Man könnte sagen, dass sie zwar an einer Armut litten, die reichlicher ausgestattet war als Armut andernorts, aber durch die Stigmatisierung und Ausgrenzung radikalisiert wurden. Und ferner könnte man behaupten, dass sie sich aus Gründen der Verbundenheit mit denen, denen es auch schlecht geht, terroristisch artikulieren (»Terrorismus als Kommunikationsstrategie«). Religiöser Eifer ist eben nicht einzig und alleine »der Ausdruck des wirklichen Elendes«, sondern zugleich auch »die Protestation gegen das wirkliche Elend«, wie Marx es 1844 in »Zur Kritik der Hegelschen Rechtsphilosophie« anmerkte.

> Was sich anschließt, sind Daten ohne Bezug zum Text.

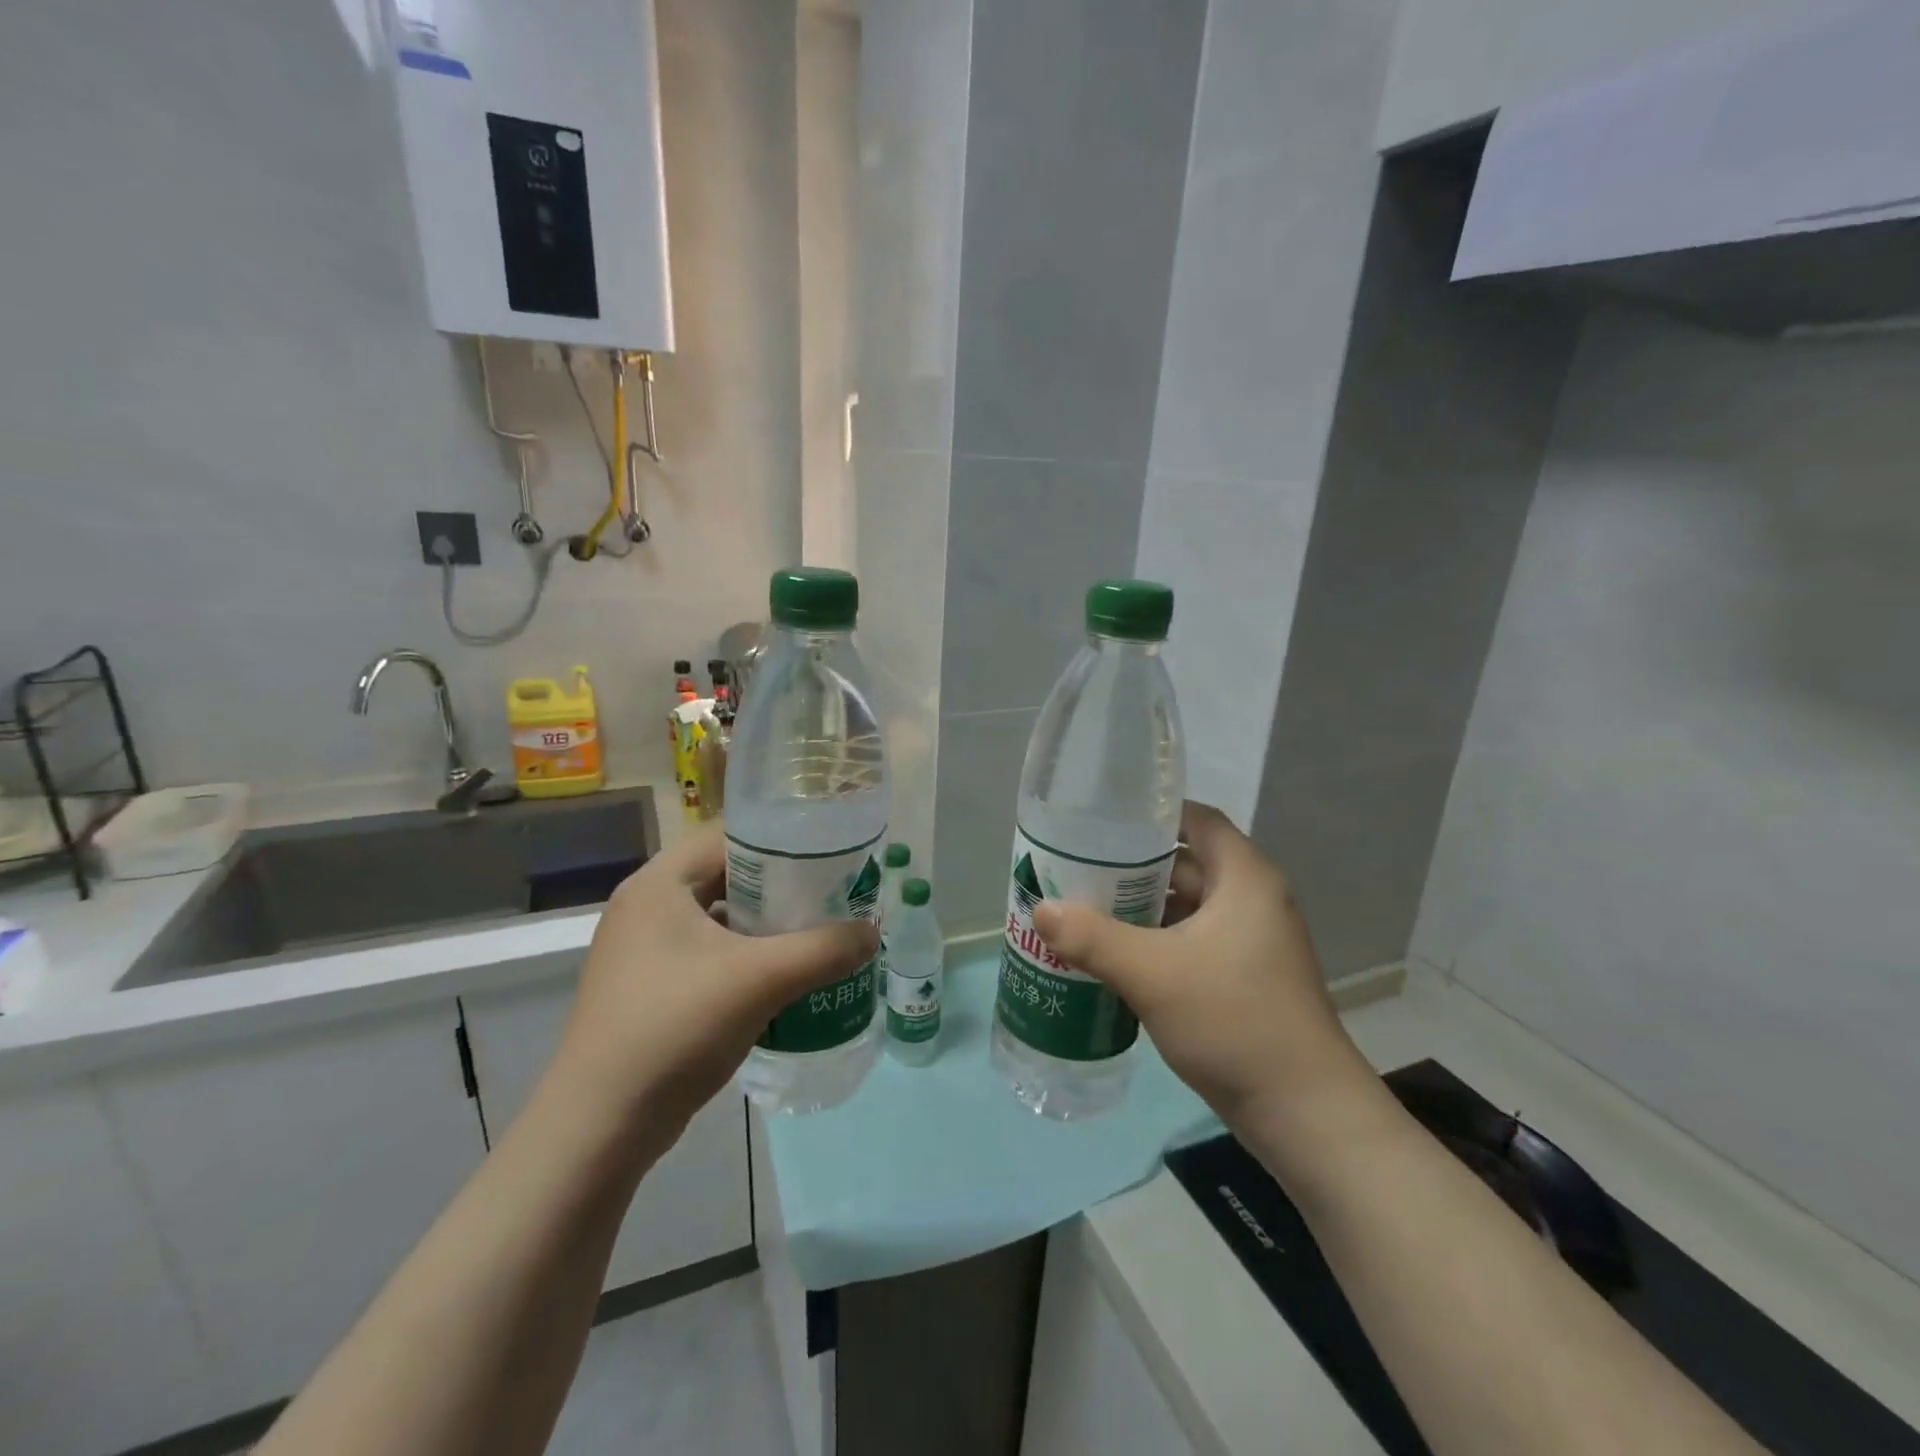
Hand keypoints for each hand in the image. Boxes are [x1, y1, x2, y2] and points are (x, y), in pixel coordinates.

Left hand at [553, 821, 877, 1131]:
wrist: (600, 1126)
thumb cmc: (675, 1029)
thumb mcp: (760, 980)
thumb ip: (824, 949)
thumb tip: (873, 932)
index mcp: (659, 884)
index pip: (729, 833)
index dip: (781, 837)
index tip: (829, 851)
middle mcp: (646, 906)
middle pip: (726, 873)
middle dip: (781, 883)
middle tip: (833, 892)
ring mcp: (643, 949)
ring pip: (719, 915)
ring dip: (766, 922)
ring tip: (818, 929)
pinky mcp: (650, 986)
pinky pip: (709, 951)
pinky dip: (746, 954)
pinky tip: (783, 974)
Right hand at [1031, 802, 1373, 1129]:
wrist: (1304, 1114)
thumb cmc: (1234, 1022)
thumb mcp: (1152, 974)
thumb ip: (1092, 938)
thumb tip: (1040, 908)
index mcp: (1244, 879)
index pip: (1196, 820)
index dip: (1151, 814)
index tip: (1101, 821)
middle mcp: (1251, 900)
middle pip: (1184, 864)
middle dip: (1130, 866)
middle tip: (1074, 868)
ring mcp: (1248, 942)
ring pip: (1184, 907)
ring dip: (1139, 908)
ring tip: (1081, 908)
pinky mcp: (1241, 978)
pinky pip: (1189, 941)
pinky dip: (1154, 941)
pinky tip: (1112, 955)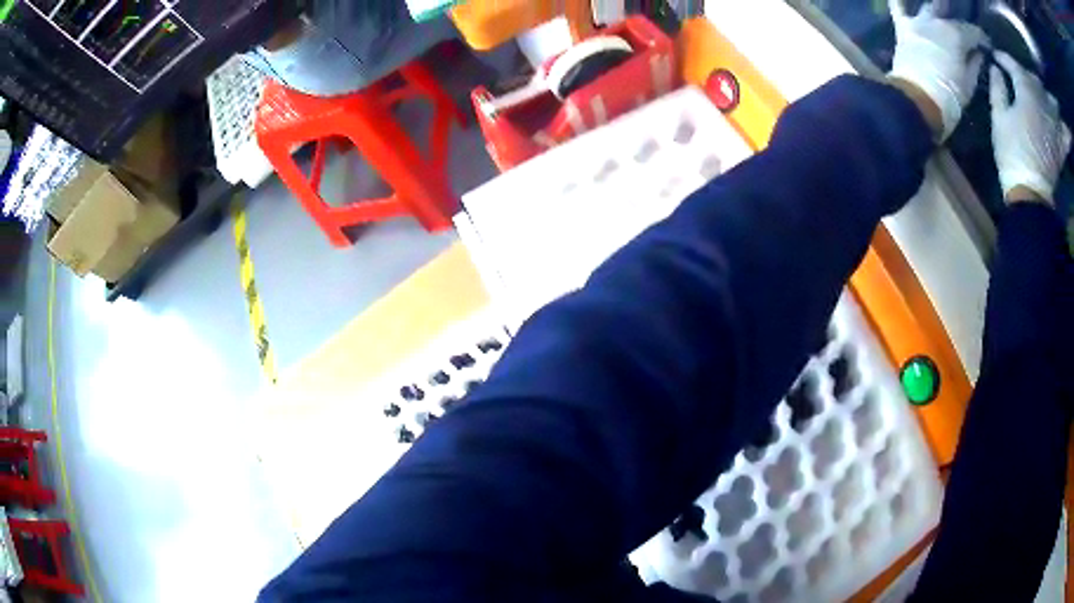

Ich sage mal so: Solange man keine schlüssige Erklärung liefert, was Menschen außer Not und Ausgrenzung und anhaltend depravierten Zuständen in die (religiös und/oder ideologischen) Radikalisierung treibt, solange muss man den marxistischen Anhaltspunkt als beinahe unantastbar betrachten. Alle Indikatoren sprechen für die alte These, dass Religion ein Überbau und nicht das Fundament ist. Mit Marx gesprochen: »Die Religion ist der Seufzer der bedrängten Kreatur, das Gemüth einer herzlosen Welt, wie sie der Geist geistloser Zustände ist.« Nach diesem Satz kommt die berühmte Sentenz mit dem Opium, die zu oft zitiert wurde, um an dieser Stelle nochmals genannt zu werden. Und manche profane Ideologie wurde später wie jenes religiöse Opium konsumiert. Aber das führt jetzt zu weit.